How many of us have typed ‘select count(*) from TABLE’ when we want to know how many rows in a table?
There is another way, by querying sys.partitions.
I’ve compared the performance and IO.
1: SET TRANSACTION ISOLATION LEVEL READ UNCOMMITTED;
2:
3: SET STATISTICS TIME ON;
4:
5: SET STATISTICS IO ON;
6:
7: SELECT COUNT(1)
8: FROM MYBIGTABLE
9:
10: DECLARE @objid AS BIGINT;
11:
12: SELECT @objid = object_id
13: FROM sys.tables
14: WHERE name = 'MYBIGTABLE';
15:
16: SELECT SUM(rows)
17: FROM sys.partitions
18: WHERE index_id IN (0, 1)
19: AND [object_id] = @objid;
20:
21: SET STATISTICS TIME OFF;
22:
23: SET STATISTICS IO OFF;
The results from STATISTICS IO and TIME are as follows;
Table 'MYBIGTABLE'. Scan count 1, logical reads 115328, physical reads 0, read-ahead reads 115328, lob logical reads 0, lob physical reads 0, lob read-ahead reads 0.

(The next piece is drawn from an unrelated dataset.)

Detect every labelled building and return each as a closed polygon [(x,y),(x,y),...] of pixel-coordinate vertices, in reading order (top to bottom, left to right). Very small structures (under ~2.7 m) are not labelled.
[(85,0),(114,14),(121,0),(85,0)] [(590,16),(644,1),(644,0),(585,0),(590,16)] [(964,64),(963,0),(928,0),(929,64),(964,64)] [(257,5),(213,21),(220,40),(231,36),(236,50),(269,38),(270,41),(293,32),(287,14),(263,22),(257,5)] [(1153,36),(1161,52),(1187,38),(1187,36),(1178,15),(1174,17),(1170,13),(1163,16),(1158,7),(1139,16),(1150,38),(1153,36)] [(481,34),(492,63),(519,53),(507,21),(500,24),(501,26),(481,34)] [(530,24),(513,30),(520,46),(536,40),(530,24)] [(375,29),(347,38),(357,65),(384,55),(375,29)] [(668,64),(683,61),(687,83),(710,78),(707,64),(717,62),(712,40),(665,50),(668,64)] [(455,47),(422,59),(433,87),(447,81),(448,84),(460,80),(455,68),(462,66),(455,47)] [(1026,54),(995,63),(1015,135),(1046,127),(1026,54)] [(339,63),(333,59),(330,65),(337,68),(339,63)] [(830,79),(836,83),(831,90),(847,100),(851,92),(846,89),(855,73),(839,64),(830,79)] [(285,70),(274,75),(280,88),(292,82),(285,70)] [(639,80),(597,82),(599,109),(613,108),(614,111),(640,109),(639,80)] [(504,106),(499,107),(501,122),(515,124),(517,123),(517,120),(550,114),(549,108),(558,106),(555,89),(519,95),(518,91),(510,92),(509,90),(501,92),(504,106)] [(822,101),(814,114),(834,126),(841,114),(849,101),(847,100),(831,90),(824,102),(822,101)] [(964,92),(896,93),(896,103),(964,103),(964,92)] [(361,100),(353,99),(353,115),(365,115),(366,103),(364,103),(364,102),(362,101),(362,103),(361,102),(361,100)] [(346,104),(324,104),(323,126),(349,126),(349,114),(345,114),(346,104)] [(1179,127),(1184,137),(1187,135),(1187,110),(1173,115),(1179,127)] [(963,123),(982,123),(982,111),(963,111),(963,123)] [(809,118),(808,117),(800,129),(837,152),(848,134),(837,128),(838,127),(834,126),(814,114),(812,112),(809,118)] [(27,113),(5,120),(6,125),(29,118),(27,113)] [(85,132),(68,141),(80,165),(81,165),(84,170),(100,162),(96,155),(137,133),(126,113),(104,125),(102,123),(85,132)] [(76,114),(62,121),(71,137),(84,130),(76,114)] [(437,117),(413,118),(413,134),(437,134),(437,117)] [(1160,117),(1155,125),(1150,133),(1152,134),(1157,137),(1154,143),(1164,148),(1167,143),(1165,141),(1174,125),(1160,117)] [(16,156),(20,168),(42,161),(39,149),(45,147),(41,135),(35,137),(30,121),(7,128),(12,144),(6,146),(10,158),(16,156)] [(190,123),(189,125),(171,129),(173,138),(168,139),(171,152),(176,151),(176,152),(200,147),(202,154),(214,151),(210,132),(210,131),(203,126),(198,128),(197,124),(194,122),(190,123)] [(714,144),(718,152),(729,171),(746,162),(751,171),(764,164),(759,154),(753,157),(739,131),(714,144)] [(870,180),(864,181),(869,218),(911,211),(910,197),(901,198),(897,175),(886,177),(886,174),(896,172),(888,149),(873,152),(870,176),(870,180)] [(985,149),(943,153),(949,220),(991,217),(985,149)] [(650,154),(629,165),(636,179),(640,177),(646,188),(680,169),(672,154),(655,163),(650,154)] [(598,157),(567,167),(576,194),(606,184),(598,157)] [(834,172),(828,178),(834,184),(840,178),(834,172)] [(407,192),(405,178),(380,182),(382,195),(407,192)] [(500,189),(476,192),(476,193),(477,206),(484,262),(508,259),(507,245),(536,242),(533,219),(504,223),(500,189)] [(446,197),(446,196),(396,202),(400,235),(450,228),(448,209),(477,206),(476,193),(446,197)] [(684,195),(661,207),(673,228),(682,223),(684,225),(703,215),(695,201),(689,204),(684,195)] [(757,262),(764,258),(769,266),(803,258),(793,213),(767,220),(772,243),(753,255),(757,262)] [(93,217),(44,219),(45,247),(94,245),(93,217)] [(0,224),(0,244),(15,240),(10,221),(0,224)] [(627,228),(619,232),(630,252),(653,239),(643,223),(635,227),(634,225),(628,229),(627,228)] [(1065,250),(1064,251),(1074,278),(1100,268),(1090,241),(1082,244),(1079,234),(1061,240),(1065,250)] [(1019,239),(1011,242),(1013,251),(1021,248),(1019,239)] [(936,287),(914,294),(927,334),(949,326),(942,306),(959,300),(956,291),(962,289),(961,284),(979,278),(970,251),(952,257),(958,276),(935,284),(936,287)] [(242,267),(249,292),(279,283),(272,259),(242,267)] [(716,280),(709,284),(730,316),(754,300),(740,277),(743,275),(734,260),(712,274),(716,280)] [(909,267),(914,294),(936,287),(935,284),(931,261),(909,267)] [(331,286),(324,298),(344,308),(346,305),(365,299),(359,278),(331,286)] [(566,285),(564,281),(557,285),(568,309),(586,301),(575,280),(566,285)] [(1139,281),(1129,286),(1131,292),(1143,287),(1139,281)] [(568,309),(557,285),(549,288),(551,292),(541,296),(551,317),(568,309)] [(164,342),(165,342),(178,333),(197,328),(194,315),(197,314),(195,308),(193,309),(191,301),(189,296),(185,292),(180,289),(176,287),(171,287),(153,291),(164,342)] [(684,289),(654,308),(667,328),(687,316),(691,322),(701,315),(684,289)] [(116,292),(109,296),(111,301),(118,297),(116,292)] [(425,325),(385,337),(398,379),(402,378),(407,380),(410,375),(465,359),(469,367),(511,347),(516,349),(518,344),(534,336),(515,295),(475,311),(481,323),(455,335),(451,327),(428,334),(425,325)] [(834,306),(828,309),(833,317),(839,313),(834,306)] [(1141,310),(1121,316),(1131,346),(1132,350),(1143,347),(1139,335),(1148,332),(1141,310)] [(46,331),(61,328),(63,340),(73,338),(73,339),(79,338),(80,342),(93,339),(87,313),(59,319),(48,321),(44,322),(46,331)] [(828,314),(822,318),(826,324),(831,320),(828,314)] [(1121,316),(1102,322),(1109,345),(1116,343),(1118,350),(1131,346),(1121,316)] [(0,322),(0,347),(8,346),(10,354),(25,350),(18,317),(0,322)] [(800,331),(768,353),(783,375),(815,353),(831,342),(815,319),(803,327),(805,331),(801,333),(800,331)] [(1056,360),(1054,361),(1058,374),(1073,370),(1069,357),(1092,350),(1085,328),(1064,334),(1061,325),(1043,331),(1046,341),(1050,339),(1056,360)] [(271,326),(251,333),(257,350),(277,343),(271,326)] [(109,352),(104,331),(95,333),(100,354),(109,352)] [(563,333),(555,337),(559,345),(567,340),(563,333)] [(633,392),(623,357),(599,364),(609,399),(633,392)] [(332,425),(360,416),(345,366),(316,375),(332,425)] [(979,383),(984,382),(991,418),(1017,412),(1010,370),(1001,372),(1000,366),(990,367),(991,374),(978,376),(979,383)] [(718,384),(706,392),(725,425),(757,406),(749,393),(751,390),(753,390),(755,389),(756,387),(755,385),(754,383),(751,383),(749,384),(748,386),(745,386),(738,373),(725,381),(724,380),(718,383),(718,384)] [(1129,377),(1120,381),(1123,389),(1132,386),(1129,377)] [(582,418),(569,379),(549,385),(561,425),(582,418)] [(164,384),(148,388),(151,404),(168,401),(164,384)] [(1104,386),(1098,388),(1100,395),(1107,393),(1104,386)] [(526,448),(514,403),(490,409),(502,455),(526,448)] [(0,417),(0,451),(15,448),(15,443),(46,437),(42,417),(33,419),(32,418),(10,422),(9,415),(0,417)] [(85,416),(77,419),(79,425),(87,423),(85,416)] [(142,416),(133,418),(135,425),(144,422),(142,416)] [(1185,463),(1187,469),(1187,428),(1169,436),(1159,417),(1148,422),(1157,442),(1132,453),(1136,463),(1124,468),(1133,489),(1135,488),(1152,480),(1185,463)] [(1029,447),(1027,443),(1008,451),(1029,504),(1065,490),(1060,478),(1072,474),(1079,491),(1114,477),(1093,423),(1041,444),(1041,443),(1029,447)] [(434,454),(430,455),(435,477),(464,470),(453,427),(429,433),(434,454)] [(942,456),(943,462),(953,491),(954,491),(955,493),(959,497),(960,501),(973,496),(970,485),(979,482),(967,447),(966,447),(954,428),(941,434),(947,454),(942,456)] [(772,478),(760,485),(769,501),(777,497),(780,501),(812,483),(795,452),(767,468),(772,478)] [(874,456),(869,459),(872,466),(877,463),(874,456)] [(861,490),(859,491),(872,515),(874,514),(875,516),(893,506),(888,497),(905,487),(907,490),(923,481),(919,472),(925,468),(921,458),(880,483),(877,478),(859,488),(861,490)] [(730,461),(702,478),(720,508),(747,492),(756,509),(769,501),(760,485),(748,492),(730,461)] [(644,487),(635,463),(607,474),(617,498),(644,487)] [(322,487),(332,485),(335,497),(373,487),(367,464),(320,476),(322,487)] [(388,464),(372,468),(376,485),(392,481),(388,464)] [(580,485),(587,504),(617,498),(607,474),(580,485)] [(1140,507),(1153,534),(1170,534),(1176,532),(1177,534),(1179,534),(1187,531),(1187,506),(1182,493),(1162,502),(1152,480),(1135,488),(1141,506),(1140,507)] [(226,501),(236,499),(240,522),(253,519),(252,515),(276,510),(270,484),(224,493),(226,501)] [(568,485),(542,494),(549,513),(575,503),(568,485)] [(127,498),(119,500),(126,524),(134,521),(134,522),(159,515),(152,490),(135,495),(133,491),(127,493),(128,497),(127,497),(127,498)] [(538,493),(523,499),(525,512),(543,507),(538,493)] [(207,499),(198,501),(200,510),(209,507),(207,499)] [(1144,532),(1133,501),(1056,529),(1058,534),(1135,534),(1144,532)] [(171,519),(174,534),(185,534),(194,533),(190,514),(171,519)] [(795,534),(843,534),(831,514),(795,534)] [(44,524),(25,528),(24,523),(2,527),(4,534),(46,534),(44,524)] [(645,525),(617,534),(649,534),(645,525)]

SQL Server Execution Times:
CPU time = 27628 ms, elapsed time = 61186 ms.
So over a minute.
For the query on sys.partitions;
Table 'syssingleobjrefs'. Scan count 1, logical reads 2, physical reads 2, read-ahead reads 0, lob logical reads 0, lob physical reads 0, lob read-ahead reads 0.
Table 'sysidxstats'. Scan count 1, logical reads 2, physical reads 1, read-ahead reads 0, lob logical reads 0, lob physical reads 0, lob read-ahead reads 0.
Table 'sysschobjs'. Scan count 1, logical reads 4, physical reads 2, read-ahead reads 0, lob logical reads 0, lob physical reads 0, lob read-ahead reads 0.
SQL Server Execution Times:
CPU time = 16 ms, elapsed time = 140 ms.
(1 row(s) affected)
Table 'sysrowsets'. Scan count 1, logical reads 10, physical reads 0, read-ahead reads 7, lob logical reads 0, lob physical reads 0, lob read-ahead reads 0.
SQL Server Execution Times:
CPU time = 0 ms, elapsed time = 35 ms.
So 140+35=175ms, so less than a quarter of a second compared with 61 seconds.
Much much much much much much faster!